Making good public-policy can be highly counter-intuitive, for a number of reasons. In this post I will propose four principles which I believe have the potential to improve the quality of many policies.
1. Respect street-level bureaucrats
I have discussed street-level bureaucracy in other places, because I think it is an extremely important part of why some policies do or do not succeed. As a refresher, street-level bureaucracy points to the phenomenon of how some public servants (e.g. teachers, police, nurses) define public policy through their daily behaviours. Street-level bureaucracy does not encompass all civil service workers, but rather specifically points to poorly resourced front-line workers who must translate public and political expectations into action serving the public. The street-level bureaucrats’ response to these pressures is to develop coping mechanisms to deal with the overwhelming workload. These include such measures as mentally dehumanizing their clients, establishing elaborate processes to mitigate and reduce the use of public services, adhering rigidly to routine, and many others.

> [Tasks for this exercise]
1. Reproduce the public-policy passage starting with "Making good public-policy" and going on through "of many policies.".
2. According to the public-policy passage, what do street-level bureaucrats develop in response to the pressures they face?
The entries that follow have no connection to the public-policy passage.

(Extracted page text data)
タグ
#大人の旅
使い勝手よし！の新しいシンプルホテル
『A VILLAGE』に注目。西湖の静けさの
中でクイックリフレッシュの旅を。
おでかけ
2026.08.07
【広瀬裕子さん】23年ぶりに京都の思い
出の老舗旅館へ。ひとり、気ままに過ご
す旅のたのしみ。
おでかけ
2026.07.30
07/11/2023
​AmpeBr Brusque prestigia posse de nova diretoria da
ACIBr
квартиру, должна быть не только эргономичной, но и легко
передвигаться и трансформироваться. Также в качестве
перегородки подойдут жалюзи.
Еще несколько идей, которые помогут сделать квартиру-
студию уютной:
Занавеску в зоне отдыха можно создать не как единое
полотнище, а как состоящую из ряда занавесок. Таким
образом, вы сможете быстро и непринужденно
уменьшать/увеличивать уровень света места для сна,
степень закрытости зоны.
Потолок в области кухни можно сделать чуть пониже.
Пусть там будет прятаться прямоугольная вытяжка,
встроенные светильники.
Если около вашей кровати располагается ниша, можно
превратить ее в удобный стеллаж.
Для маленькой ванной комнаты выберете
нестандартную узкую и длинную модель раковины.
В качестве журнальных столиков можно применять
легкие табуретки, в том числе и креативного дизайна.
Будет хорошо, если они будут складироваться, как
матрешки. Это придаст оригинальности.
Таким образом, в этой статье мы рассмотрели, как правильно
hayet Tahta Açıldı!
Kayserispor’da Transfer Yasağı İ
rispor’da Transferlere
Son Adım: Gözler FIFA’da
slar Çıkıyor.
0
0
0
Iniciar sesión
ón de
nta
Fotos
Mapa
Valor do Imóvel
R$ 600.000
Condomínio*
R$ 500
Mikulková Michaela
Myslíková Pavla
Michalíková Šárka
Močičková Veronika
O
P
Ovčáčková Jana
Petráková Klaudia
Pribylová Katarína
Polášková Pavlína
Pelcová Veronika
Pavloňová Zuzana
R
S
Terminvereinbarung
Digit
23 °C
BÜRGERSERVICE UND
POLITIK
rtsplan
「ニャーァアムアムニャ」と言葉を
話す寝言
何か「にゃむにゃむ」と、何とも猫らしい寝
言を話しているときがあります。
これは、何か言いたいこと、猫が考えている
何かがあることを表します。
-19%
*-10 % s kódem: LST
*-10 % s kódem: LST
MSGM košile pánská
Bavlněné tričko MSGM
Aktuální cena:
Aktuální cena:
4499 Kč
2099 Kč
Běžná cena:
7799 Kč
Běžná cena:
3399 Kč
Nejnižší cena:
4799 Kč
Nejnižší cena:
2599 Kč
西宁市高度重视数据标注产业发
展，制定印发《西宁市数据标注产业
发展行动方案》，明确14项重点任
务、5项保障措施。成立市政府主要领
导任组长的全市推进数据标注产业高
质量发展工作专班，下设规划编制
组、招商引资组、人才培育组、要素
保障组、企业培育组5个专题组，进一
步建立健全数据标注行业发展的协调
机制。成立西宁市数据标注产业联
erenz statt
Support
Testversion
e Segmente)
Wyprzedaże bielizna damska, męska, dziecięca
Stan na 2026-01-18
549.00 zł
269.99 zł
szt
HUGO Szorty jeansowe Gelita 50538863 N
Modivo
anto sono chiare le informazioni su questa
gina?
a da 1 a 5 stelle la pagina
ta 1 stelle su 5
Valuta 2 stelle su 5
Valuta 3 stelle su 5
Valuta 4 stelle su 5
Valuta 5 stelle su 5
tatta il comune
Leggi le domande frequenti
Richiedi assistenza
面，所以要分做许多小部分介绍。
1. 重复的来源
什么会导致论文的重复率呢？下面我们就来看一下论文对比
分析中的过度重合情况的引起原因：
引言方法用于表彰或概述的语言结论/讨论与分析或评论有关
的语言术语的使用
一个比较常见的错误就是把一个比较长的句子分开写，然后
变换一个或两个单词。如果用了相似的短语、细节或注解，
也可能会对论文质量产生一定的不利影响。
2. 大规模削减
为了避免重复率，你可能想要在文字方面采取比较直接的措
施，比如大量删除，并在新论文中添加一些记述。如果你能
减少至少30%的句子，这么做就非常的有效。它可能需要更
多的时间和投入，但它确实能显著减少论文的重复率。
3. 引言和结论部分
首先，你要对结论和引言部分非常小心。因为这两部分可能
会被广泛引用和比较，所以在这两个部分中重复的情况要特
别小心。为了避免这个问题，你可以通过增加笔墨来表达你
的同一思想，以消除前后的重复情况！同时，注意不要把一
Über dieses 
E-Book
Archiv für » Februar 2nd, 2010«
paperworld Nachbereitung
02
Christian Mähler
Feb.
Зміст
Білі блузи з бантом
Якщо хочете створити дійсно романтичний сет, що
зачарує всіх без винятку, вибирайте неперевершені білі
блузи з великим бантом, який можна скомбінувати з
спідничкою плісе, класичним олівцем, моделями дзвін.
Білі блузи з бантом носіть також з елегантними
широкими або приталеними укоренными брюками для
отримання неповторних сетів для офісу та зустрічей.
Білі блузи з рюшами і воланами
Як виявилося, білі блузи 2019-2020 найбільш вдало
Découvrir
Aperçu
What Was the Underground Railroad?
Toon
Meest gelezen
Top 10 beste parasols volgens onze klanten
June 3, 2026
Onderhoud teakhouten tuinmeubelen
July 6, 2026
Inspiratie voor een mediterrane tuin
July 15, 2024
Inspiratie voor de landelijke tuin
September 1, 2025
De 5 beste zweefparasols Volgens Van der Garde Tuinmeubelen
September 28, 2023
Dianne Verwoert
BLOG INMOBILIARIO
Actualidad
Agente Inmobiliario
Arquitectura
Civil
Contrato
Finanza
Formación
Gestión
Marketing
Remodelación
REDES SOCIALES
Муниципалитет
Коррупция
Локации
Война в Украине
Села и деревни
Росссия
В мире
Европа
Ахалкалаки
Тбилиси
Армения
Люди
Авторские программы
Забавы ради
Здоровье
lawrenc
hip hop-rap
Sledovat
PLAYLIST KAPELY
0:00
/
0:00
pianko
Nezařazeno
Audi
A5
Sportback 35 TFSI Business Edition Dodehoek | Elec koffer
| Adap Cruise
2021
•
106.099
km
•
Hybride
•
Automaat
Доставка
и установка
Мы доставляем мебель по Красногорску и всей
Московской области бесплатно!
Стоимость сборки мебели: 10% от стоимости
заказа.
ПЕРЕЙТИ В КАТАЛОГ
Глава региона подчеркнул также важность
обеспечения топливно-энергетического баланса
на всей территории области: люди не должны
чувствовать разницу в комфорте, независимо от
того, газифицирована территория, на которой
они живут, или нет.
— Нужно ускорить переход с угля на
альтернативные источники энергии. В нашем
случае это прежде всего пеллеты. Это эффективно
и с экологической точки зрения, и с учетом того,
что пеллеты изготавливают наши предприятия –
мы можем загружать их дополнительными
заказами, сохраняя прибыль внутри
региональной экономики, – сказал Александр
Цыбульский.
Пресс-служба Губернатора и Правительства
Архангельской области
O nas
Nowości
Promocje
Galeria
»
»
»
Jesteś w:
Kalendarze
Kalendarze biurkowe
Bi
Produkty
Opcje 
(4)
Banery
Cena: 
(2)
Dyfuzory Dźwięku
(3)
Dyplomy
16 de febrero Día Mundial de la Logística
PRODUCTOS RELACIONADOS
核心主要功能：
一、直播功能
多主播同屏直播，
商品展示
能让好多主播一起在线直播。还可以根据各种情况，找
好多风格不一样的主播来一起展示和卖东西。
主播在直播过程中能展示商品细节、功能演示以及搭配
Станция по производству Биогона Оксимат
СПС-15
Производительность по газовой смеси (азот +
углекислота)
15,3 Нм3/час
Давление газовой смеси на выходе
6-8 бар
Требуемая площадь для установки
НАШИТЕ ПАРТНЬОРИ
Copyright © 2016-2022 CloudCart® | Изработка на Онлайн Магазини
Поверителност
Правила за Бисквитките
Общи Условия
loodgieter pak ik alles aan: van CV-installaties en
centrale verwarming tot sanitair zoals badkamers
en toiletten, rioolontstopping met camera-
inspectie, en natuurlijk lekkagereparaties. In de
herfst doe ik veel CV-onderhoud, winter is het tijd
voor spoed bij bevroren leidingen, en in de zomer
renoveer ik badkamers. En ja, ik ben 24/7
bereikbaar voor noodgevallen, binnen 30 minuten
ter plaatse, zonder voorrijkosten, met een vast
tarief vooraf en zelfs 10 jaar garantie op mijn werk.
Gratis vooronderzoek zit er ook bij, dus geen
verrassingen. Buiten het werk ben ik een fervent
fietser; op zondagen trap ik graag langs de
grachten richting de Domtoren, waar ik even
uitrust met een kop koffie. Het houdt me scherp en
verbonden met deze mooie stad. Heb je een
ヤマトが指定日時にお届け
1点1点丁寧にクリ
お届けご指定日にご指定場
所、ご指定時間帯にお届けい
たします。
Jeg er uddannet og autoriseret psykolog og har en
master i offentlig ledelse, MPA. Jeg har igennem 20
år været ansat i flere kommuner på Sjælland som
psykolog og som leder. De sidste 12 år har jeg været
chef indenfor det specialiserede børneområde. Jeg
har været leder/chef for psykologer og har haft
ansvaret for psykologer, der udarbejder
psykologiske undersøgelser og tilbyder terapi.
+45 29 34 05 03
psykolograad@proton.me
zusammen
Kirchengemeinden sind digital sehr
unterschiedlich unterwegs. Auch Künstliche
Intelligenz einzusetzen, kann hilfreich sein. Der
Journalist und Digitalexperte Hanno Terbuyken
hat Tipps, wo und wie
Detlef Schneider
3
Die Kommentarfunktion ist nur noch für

> [Answers to this exercise]
1.
Making good public-policy can be highly counter-intuitive, for a number of reasons. In this post I will propose four principles which I believe have the potential to improve the quality of many policies.

2. Coping mechanisms to deal with the overwhelming workload.